Task statement
For the entries that follow, produce an exact copy with no pictures in it.

# # # #

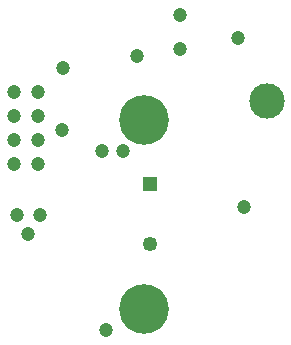
<source format=gbs>
G04*
G04 #@! TF.GenerationSoftware,Altium Limited,Altium Designer,21.8.1 (53)*
G04*
G04 Layer_Color=16711935*
%FSLAX25Y25*%
%MOIN*%
G70*
G04*
G04 #@! TF.SameCoordinates,3953C7C4-12BB-4AEB-9917-3EAA161B92D5*
G04*
G04*
G04 #@! TF.FilePolarity,Negative*
G04*
G01*
G75*
%ADD54C,0.04737*%
%ADD57C,0.16548*%
%ADD58C,0.04934*%
%ADD59R,0.04934X0.04934*%
%ADD71C,0.11811*%
D54*
X3957Y103255D02*
D03*
X11971D02*
D03*
X33228Y99764D02*
D03*
X19842Y106732D02*
D03*
X78701Y137362D02*
D03*
X34633Y40194D02*
D03*
X20118Y127520D02*
D03*
X4843Y78386D02*
D03*
X8681Y72126D02*
D03*
X44855Y131404D02*
D03*
X12520Y78268D02*
D03*
X59231Y145166D02*
D03*
Y133867D02*
D03*
X40142Y99735D02*
D03*
X3957Y111268D02*
D03*
X11971Y119282D02*
D03*
Y95445D02*
D03*
X3957D02*
D03*
Y119282D02*
D03*
X11971Y111268D02*
D03*
X80630Y81181D02*
D03*
D57*
X47244Y110236D02*
D03*
Y47244D02*
D03*
D58*
X49213Y68740D02*
D03*
D59*
Y88740D02*
D03*
D71*
X88268Y116299D02*
D03*
M02*

</source>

# # # #

Exercise result
<source format=gbs>
G04*
G04 #@! TF.GenerationSoftware,Altium Limited,Altium Designer,21.8.1 (53)*
G04*
G04 Layer_Color=16711935*
%FSLAX25Y25*%
%MOIN*%
G70*
G04*
G04 #@! TF.SameCoordinates,3953C7C4-12BB-4AEB-9917-3EAA161B92D5*
G04*
G04*
G04 #@! TF.FilePolarity,Negative*
G04*
G01*
G75*
%ADD54C,0.04737*%
%ADD57C,0.16548*%
%ADD58C,0.04934*%
%ADD59R,0.04934X0.04934*%
%ADD71C,0.11811*%
D54*
X3957Y103255D02*
D03*
X11971D02*
D03*
X33228Y99764D02*
D03*
X19842Y106732D02*
D03*
X78701Y137362D02*
D03*
X34633Y40194D02*
D03*
X20118Y127520D02*
D03*
X4843Y78386D02*
D03*
X8681Y72126D02*
D03*
X44855Y131404D02*
D03*
X12520Y78268D02*
D03*
X59231Y145166D02*
D03*
Y133867D02*
D03*
X40142Y99735D02*
D03*
X3957Y111268D02*
D03*
X11971Y119282D02*
D03*
Y95445D02*
D03*
X3957D02*
D03*
Y119282D02*
D03*
X11971Y111268D02*
D03*
X80630Y81181D02*
D03*
D57*
X47244Y110236D02*
D03*
Y47244D02*
D03*
D58*
X49213Y68740D02*
D03*
D59*
Y88740D02*
D03*
D71*
X88268Y116299D02*
D03*
M02*

</source>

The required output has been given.